[Stored data]
┏━━

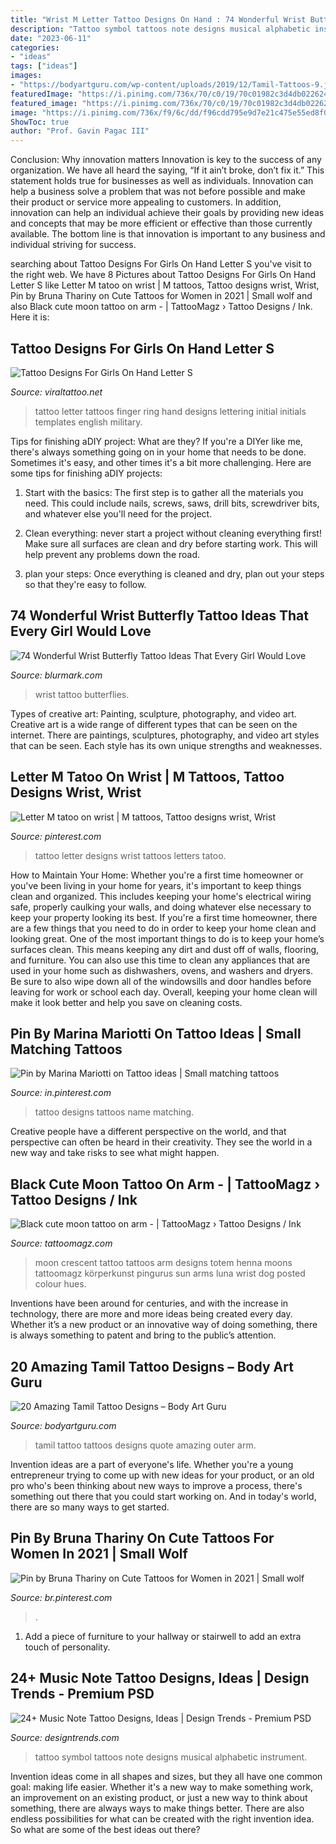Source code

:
 ```yaml
---
title: "Wrist M Letter Tattoo Designs On Hand : 74 Wonderful Wrist Butterfly Tattoo Ideas That Every Girl Would Love"
description: "Tattoo symbol tattoos note designs musical alphabetic instrument"
date: "2023-06-11"
categories:
- "ideas"
tags: ["ideas"]
images:
- "https://bodyartguru.com/wp-content/uploads/2019/12/Tamil-Tattoos-9.jpg"
featuredImage: "https://i.pinimg.com/736x/70/c0/19/70c01982c3d4db0226246d17a9628915--m-letter-deviantart-tattoo.jpg"
featured_image: "https://i.pinimg.com/736x/70/c0/19/70c01982c3d4db0226246d17a9628915--m-letter-deviantart-tattoo.jpg"
image: "https://i.pinimg.com/736x/f9/6c/dd/f96cdd795e9d7e21c475e55ed8f08d8f.jpg"
ShowToc: true
author: "Prof. Gavin Pagac III"
---
```



Conclusion: Why innovation matters
Innovation is key to the success of any organization. We have all heard the saying, “If it ain’t broke, don’t fix it.” This statement holds true for businesses as well as individuals. Innovation can help a business solve a problem that was not before possible and make their product or service more appealing to customers. In addition, innovation can help an individual achieve their goals by providing new ideas and concepts that may be more efficient or effective than those currently available. The bottom line is that innovation is important to any business and individual striving for success.

	

		
searching about Tattoo Designs For Girls On Hand Letter S you've visit to the right web. We have 8 Pictures about Tattoo Designs For Girls On Hand Letter S like Letter M tatoo on wrist | M tattoos, Tattoo designs wrist, Wrist, Pin by Bruna Thariny on Cute Tattoos for Women in 2021 | Small wolf and also Black cute moon tattoo on arm - | TattooMagz › Tattoo Designs / Ink. Here it is:
		
    
## Tattoo Designs For Girls On Hand Letter S

<img loading=lazy src="https://i.pinimg.com/originals/7c/59/88/7c59889c9433bf4ed5e61e99dcbad907.jpg" onerror="this.onerror=null;this.src='https://tse2.mm.bing.net/th?id=OIP.MHzDBfA2GQzWdnH0jSJZHgHaFj&amp;pid=15.1';" alt="Tattoo Designs For Girls On Hand Letter S">

_Source: viraltattoo.net_

>tattoo letter tattoos finger ring hand designs lettering initial initials templates english military. 

	

Tips for finishing aDIY project: What are they?
If you're a DIYer like me, there's always something going on in your home that needs to be done. Sometimes it's easy, and other times it's a bit more challenging. Here are some tips for finishing aDIY projects:
1. Start with the basics: The first step is to gather all the materials you need. This could include nails, screws, saws, drill bits, screwdriver bits, and whatever else you'll need for the project.

2. Clean everything: never start a project without cleaning everything first! Make sure all surfaces are clean and dry before starting work. This will help prevent any problems down the road.

3. plan your steps: Once everything is cleaned and dry, plan out your steps so that they're easy to follow.

    
## 74 Wonderful Wrist Butterfly Tattoo Ideas That Every Girl Would Love

<img loading=lazy src="http://www.blurmark.com/wp-content/uploads/2017/05/Cool-Butterflies-On-Wrist.jpg" onerror="this.onerror=null;this.src='https://tse1.mm.bing.net/th?id=OIP.Yqf7_lMAfshbq60USuT1nQHaNK&amp;pid=15.1';" alt="74 Wonderful Wrist Butterfly Tattoo Ideas That Every Girl Would Love">

_Source: blurmark.com_

>wrist tattoo butterflies. 

	

Types of creative art: Painting, sculpture, photography, and video art.
Creative art is a wide range of different types that can be seen on the internet. There are paintings, sculptures, photography, and video art styles that can be seen. Each style has its own unique strengths and weaknesses.

    
## Letter M Tatoo On Wrist | M Tattoos, Tattoo Designs Wrist, Wrist

<img loading=lazy src="https://i.pinimg.com/736x/9b/b4/4a/9bb44a5b5ac5de1be34fb487a196f330--monograms-letters.jpg" onerror="this.onerror=null;this.src='https://tse2.mm.bing.net/th?id=OIP.m3Lltx6AF_y9qcMu5oPr9AAAAA&amp;pid=15.1';" alt="Letter M tatoo on wrist | M tattoos, Tattoo designs wrist, Wrist">

_Source: pinterest.com_

>tattoo letter designs wrist tattoos letters tatoo. 

	

How to Maintain Your Home: Whether you're a first time homeowner or you've been living in your home for years, it's important to keep things clean and organized. This includes keeping your home's electrical wiring safe, properly caulking your walls, and doing whatever else necessary to keep your property looking its best.
If you're a first time homeowner, there are a few things that you need to do in order to keep your home clean and looking great. One of the most important things to do is to keep your home’s surfaces clean. This means keeping any dirt and dust off of walls, flooring, and furniture. You can also use this time to clean any appliances that are used in your home such as dishwashers, ovens, and washers and dryers. Be sure to also wipe down all of the windowsills and door handles before leaving for work or school each day. Overall, keeping your home clean will make it look better and help you save on cleaning costs.

    
## Pin By Marina Mariotti On Tattoo Ideas | Small Matching Tattoos

<img loading=lazy src="https://i.pinimg.com/736x/70/c0/19/70c01982c3d4db0226246d17a9628915--m-letter-deviantart-tattoo.jpg" onerror="this.onerror=null;this.src='https://tse2.mm.bing.net/th?id=OIP.HOskUz00YueoJan7hOkhawHaJ4&amp;pid=15.1';" alt="Pin by Marina Mariotti on Tattoo ideas | Small matching tattoos">

_Source: in.pinterest.com_

>tattoo designs tattoos name matching. 

	

Creative people have a different perspective on the world, and that perspective can often be heard in their creativity. They see the world in a new way and take risks to see what might happen.

    
## Black Cute Moon Tattoo On Arm - | TattooMagz › Tattoo Designs / Ink

<img loading=lazy src="https://tattoomagz.com/wp-content/uploads/2014/07/Black-cute-moon-tattoo-on-arm.jpg" onerror="this.onerror=null;this.src='https://tse3.mm.bing.net/th?id=OIP.uHO5K-Z11-XUGH-ccSQQIgAAAA&amp;pid=15.1';" alt="Black cute moon tattoo on arm - | TattooMagz › Tattoo Designs / Ink">

_Source: tattoomagz.com_

>moon crescent tattoo tattoos arm designs totem henna moons tattoomagz körperkunst pingurus sun arms luna wrist dog posted colour hues. 

	

Inventions have been around for centuries, and with the increase in technology, there are more and more ideas being created every day. Whether it’s a new product or an innovative way of doing something, there is always something to patent and bring to the public’s attention.

    
## 20 Amazing Tamil Tattoo Designs – Body Art Guru

<img loading=lazy src="https://bodyartguru.com/wp-content/uploads/2019/12/Tamil-Tattoos-9.jpg" onerror="this.onerror=null;this.src='https://tse2.mm.bing.net/th?id=OIP.-8kYat8RDOubyta_ypuMiQHaJ4&amp;pid=15.1';" alt="20 Amazing Tamil Tattoo Designs – Body Art Guru">

_Source: bodyartguru.com_

>tamil tattoo tattoos designs quote amazing outer arm. 

	

Invention ideas are a part of everyone's life. Whether you're a young entrepreneur trying to come up with new ideas for your product, or an old pro who's been thinking about new ways to improve a process, there's something out there that you could start working on. And in today's world, there are so many ways to get started.

    
## Pin By Bruna Thariny On Cute Tattoos For Women In 2021 | Small Wolf

<img loading=lazy src="https://i.pinimg.com/736x/f9/6c/dd/f96cdd795e9d7e21c475e55ed8f08d8f.jpg" onerror="this.onerror=null;this.src='https://tse4.mm.bing.net/th?id=OIP.e3C_rGyHNyX-xwOjnJrhqQHaHa&amp;pid=15.1';" alt="Pin by Bruna Thariny on Cute Tattoos for Women in 2021 | Small wolf">

_Source: br.pinterest.com_

>. 

	

1. Add a piece of furniture to your hallway or stairwell to add an extra touch of personality.

    
## 24+ Music Note Tattoo Designs, Ideas | Design Trends - Premium PSD

<img loading=lazy src="https://images.designtrends.com/wp-content/uploads/2016/03/25092339/Lovely-Music-Symbol-Tattoo.jpg" onerror="this.onerror=null;this.src='https://tse3.mm.bing.net/th?id=OIP.7WmUEU-LUTcskHnwRbPttQHaII&amp;pid=15.1';" alt="24+ Music Note Tattoo Designs, Ideas | Design Trends - Premium PSD">

_Source: designtrends.com_

>tattoo symbol tattoos note designs musical alphabetic instrument. 

	

Invention ideas come in all shapes and sizes, but they all have one common goal: making life easier. Whether it's a new way to make something work, an improvement on an existing product, or just a new way to think about something, there are always ways to make things better. There are also endless possibilities for what can be created with the right invention idea. So what are some of the best ideas out there?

┗━━

- [EXERCISE INSTRUCTIONS]: Reproduce the entries above exactly, but only the lines between the line holding "Types of creative" and the line holding "tattoos letters tatoo.", inclusive.

- [RESULT]:
Types of creative art: Painting, sculpture, photography, and video art.
Creative art is a wide range of different types that can be seen on the internet. There are paintings, sculptures, photography, and video art styles that can be seen. Each style has its own unique strengths and weaknesses.

    
## Letter M Tatoo On Wrist | M Tattoos, Tattoo Designs Wrist, Wrist

<img loading=lazy src="https://i.pinimg.com/736x/9b/b4/4a/9bb44a5b5ac5de1be34fb487a196f330--monograms-letters.jpg" onerror="this.onerror=null;this.src='https://tse2.mm.bing.net/th?id=OIP.m3Lltx6AF_y9qcMu5oPr9AAAAA&amp;pid=15.1';" alt="Letter M tatoo on wrist | M tattoos, Tattoo designs wrist, Wrist">

_Source: pinterest.com_

>tattoo letter designs wrist tattoos letters tatoo. 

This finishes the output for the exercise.